Dalam hal ini, diperlukan rekonstruksi kultural, yaitu membangun masyarakat
Yogyakarta dan sekitarnya dengan merevitalisasi fungsi nilai-nilai sosial-budaya
sebagai pusat kebudayaan Jawa, dan reposisinya dalam konteks masyarakat masa
kini dan masa depan. Dalam konteks globalisasi dewasa ini, perlu dibangun kultur
intelektualitas dan spiritualitas, budaya inovasi dan penelitian, jaringan kerja sama
dan kemitraan, semangat kompetisi dan kewirausahaan, serta mentalitas produktif
dan keinginan berprestasi di kalangan masyarakat Yogyakarta dan sekitarnya. Agar
pasca gempa nanti, kehidupan sosial-ekonomi dan kultural masyarakat setempat
yang bercorak kolektif-kologial, bisa bangkit, berkembang dan kompetitif di tengah era
globalisme-kapitalisme yang lebih menekankan kekuatan individu.
Gempa Yogyakarta setidaknya mengingatkan bangsa ini supaya tidak lupa sejarah,
termasuk sejarah tsunami Aceh tahun 2004. Kesadaran akan sejarah ini bisa
membantu menghapuskan kepicikan, keserakahan, dan pembengkakan ego yang
berlebihan, yang kini gejalanya bisa dilihat dari maraknya korupsi di negeri ini
Dengan kesadaran itu, bencana Yogyakarya semestinya mengetuk hati para
penyelenggara negara agar mau menghapus sektor-sektor yang memboroskan
keuangan negara, serta memimpin dan memberi keteladanan penghematan.

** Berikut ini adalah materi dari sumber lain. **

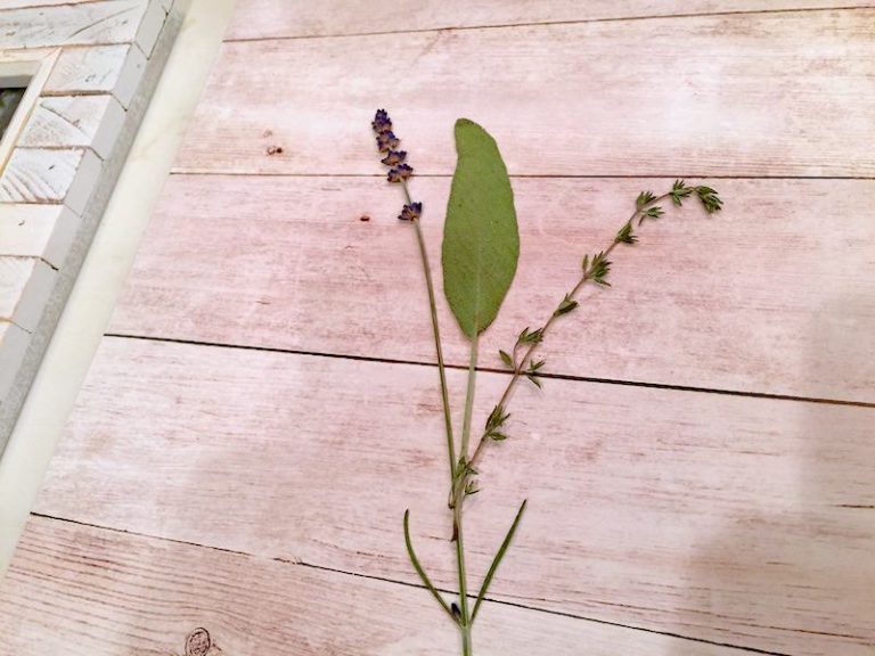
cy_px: 328
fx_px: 733
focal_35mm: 29
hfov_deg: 61.7
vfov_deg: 48.2
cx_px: 438
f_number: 2.2
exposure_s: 1/15
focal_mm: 4.15
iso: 64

Ini bisa
dilakukan, misalnya, dengan memotong atau menghilangkan fasilitas mewah yang
selama ini dinikmati oleh penyelenggara negara dalam bentuk rumah, mobil, atau
kegiatan bepergian ke luar negeri.
Pemerintah juga harus mengupayakan agar pembangunan kembali Yogyakarta dan
sekitarnya harus bebas dari segala bentuk penyelewengan dan korupsi. Para
intelektual dan budayawan Yogya dan sekitarnya diharapkan dapat mengembangkan
berbagai bentuk pengetahuan, pemikiran, gagasan, ide, keterampilan, kepakaran, dan
kompetensi yang diperlukan dalam menyongsong proses pembangunan kembali
Yogyakarta dan sekitarnya di masa pasca gempa.
Bagaimanapun penanggulangan dan pengelolaan bencana tersebut harus bisa kita
lembagakan di masa depan. Dalam hal ini, dibutuhkan mekanisme yang melembaga,
dimana masyarakat sendiri memiliki kesadaran dan pranata untuk mengatasi
kompleksitas bencana dan musibah yang terjadi, yang mungkin di masa depan
terulang lagi.
Tentunya upaya besar ini memerlukan keteladanan dari atas (para pemimpin, elit dan
birokrat), juga budaya, etos kerja, disiplin dan rule of law. Karena itu, konsentrasi
pemerintah untuk mengupayakan langkah efektif dalam mengatasi bencana di
Yogyakarta dan sekitarnya ini, sangat diharapkan, dengan berangkat dari semangat
kebersamaan, solidaritas dan inklusivitas yang telah terjaga.